TASK REQUIREMENTS ▸ Please count how many lines in the items below contain the string "يمكن", treating case as significant, and reply with only that number.

Dataset entries ▸
**********

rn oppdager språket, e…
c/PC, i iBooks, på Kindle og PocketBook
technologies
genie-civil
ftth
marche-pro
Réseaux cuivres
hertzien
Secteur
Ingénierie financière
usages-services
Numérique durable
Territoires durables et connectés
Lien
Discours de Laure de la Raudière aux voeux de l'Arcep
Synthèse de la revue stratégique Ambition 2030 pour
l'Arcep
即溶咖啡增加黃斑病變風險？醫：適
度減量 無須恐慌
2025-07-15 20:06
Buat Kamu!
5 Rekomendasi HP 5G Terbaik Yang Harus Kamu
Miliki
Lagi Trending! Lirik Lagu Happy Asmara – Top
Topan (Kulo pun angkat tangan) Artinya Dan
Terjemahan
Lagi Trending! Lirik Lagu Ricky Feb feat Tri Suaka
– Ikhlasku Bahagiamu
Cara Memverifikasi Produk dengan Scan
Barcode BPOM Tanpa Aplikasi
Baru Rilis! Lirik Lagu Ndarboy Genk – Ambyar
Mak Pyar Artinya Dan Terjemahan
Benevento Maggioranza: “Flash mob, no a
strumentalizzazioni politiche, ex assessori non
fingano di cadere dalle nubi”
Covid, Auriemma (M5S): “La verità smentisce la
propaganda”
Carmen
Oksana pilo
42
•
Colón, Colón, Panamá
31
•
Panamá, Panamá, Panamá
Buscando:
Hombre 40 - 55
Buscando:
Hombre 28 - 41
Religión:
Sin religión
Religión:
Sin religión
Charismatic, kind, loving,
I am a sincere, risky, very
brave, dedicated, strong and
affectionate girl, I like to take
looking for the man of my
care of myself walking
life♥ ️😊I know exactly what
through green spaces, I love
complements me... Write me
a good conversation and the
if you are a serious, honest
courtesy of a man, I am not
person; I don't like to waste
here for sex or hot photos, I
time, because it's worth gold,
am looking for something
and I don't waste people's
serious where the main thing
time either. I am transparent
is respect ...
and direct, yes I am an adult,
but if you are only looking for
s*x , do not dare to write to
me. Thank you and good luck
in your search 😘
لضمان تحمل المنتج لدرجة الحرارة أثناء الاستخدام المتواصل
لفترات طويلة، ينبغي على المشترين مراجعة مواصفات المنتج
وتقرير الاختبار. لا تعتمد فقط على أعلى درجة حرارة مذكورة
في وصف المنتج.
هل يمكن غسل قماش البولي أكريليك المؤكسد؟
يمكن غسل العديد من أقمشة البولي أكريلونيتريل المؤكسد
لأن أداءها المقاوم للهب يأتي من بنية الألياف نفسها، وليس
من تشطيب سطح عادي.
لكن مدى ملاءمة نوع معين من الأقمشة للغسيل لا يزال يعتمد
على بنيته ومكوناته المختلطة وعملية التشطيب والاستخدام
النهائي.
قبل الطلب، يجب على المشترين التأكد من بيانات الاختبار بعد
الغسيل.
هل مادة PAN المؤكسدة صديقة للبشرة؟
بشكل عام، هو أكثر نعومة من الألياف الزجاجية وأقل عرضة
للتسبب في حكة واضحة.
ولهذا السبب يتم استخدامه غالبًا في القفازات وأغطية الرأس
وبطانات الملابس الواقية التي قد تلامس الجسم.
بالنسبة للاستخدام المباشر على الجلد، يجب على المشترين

**********

FINAL ANSWER ▸ 2